Since the end of the ARD Competition in Munich I have been mulling over the concept of competitions. Of course we all understand the point of competitions, and many are prepared to put up with the negative aspects in the hope of benefitting from the positive ones.
Personally, I always found it hard to play my best in competitions because of the unnatural atmosphere, but these days many young musicians seem to approach them as a necessary evil. I know some musicians who go in for half a dozen such competitions each year. They seem to take the view that if a jury doesn’t like them in one place, another may like them in the next, and eventually someone is sure to like them, especially if they go in for a mixture of competitions big and small. This seems to be borne out by the fact that every candidate already has a bunch of prizes on their CV.
As I travelled home from Munich I couldn’t help reflecting that there was an astonishing collection of musicians (jury + competitors) gathered under one roof for ten days. Although we’d all accepted the conditions, it suddenly seemed a great pity that there was so little opportunity for ‘knowledge transfer’. Yes, we did give the competitors feedback if they wanted it, but such feedback is given on the occasion of someone leaving the competition, and in my experience they are rarely in the right frame of mind to hear advice at that moment.

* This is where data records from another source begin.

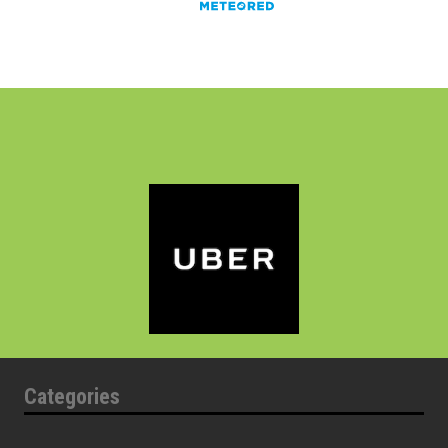
Categories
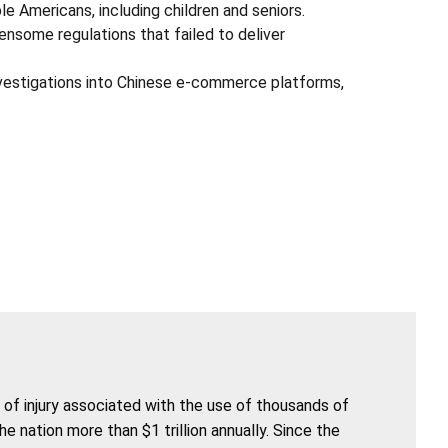
 Americans, including children and seniors.
ensome regulations that failed to deliver
vestigations into Chinese e-commerce platforms,
of injury associated with the use of thousands of
nation more than $1 trillion annually. Since the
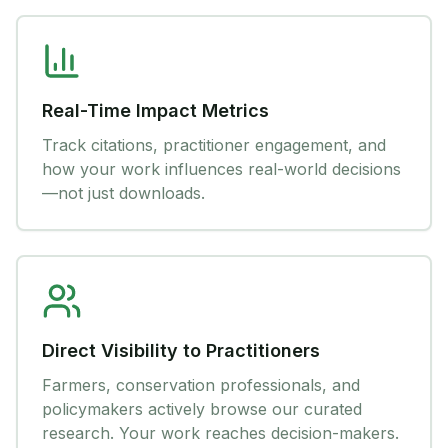
Real-Time Impact Metrics
Track citations, practitioner engagement, and
how your work influences real-world decisions
—not just downloads.
Direct Visibility to Practitioners
Farmers, conservation professionals, and
policymakers actively browse our curated
research. Your work reaches decision-makers.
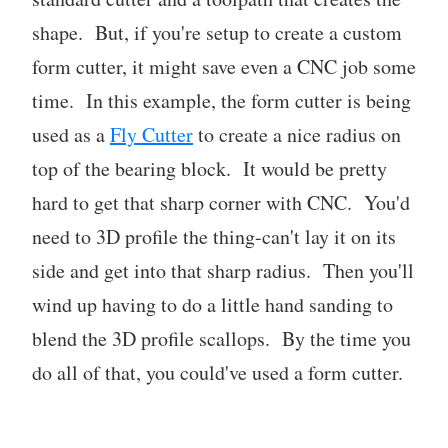
shape. But, if you're setup to create a custom
form cutter, it might save even a CNC job some
time. In this example, the form cutter is being
used as a
Fly Cutter
to create a nice radius on
top of the bearing block. It would be pretty
hard to get that sharp corner with CNC. You'd
need to 3D profile the thing-can't lay it on its
side and get into that sharp radius. Then you'll
wind up having to do a little hand sanding to
blend the 3D profile scallops. By the time you
do all of that, you could've used a form cutter.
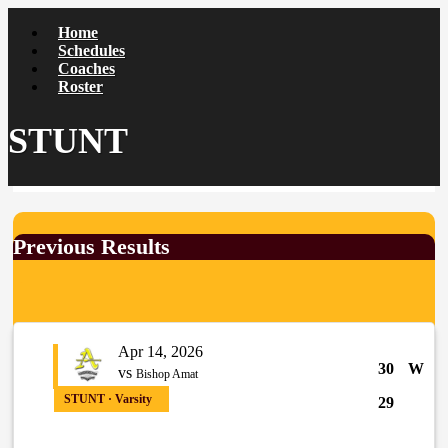
Home
Schedules
Coaches
Roster
STUNT
Previous Results
Apr 14, 2026
30
W
vs
Bishop Amat
STUNT · Varsity
29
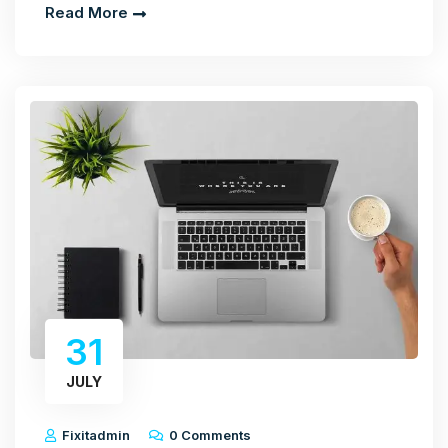
Read More
31
JULY
Fixitadmin
0 Comments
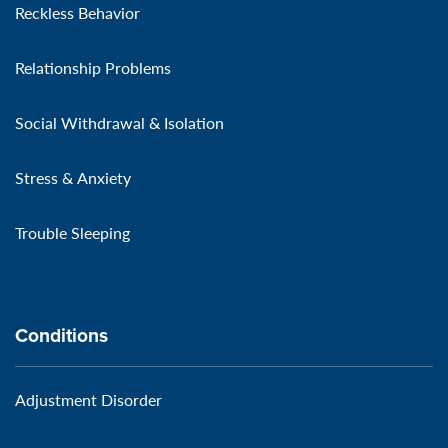
Reckless Behavior
Relationship Problems
Social Withdrawal & Isolation
Stress & Anxiety
Trouble Sleeping
Conditions
Adjustment Disorder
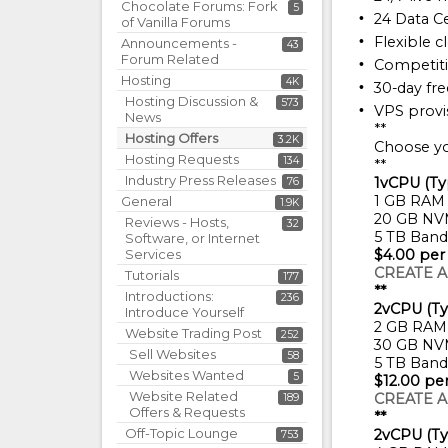
Chocolate Forums: Fork
5
24 Data C
of Vanilla Forums
Flexible c
Announcements -
43
Forum Related
Competiti
Hosting
4K
30-day fre
Hosting Discussion &
573
VPS provis
News
**
Hosting Offers
3.2K
Choose yo
Hosting Requests
134
**
Industry Press Releases
1vCPU (Ty
76
1 GB RAM
General
1.9K
20 GB NV
Reviews - Hosts,
32
5 TB Band
Software, or Internet
Services
$4.00 per
CREATE A
Tutorials
177
**
Introductions:
236
2vCPU (Ty
Introduce Yourself
2 GB RAM
Website Trading Post
252
30 GB NV
Sell Websites
58
5 TB Band
Websites Wanted
5
$12.00 pe
Website Related
CREATE A
189
Offers & Requests
**
Off-Topic Lounge
2vCPU (Ty
753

On my particular jury were seven extremely experienced piano trio players, some of whom I had never met before. It was remarkable to be sitting next to them, day after day. Would it have been better for us to spend ten days coaching the young musicians, perhaps playing with them? Could we have had a huge festival? Would it have been fun to ‘mix and match’ among the trios, a kind of chamber music speed-dating? Might there be a way to combine masterclasses with some ‘awards’ at the end? It would have been nice, too, to go out to dinner with the competitors and swap stories of life in the music profession. Sometimes you can avoid problems by hearing how someone else solved them.
Of course, such events would need serious commitment of time and money. But I could not help wondering if, instead of Group A (the jury) sitting in judgement on Group B (the young musicians), we could put our heads together to devise a forum which would bring A and B together to share knowledge in an active and constructive way.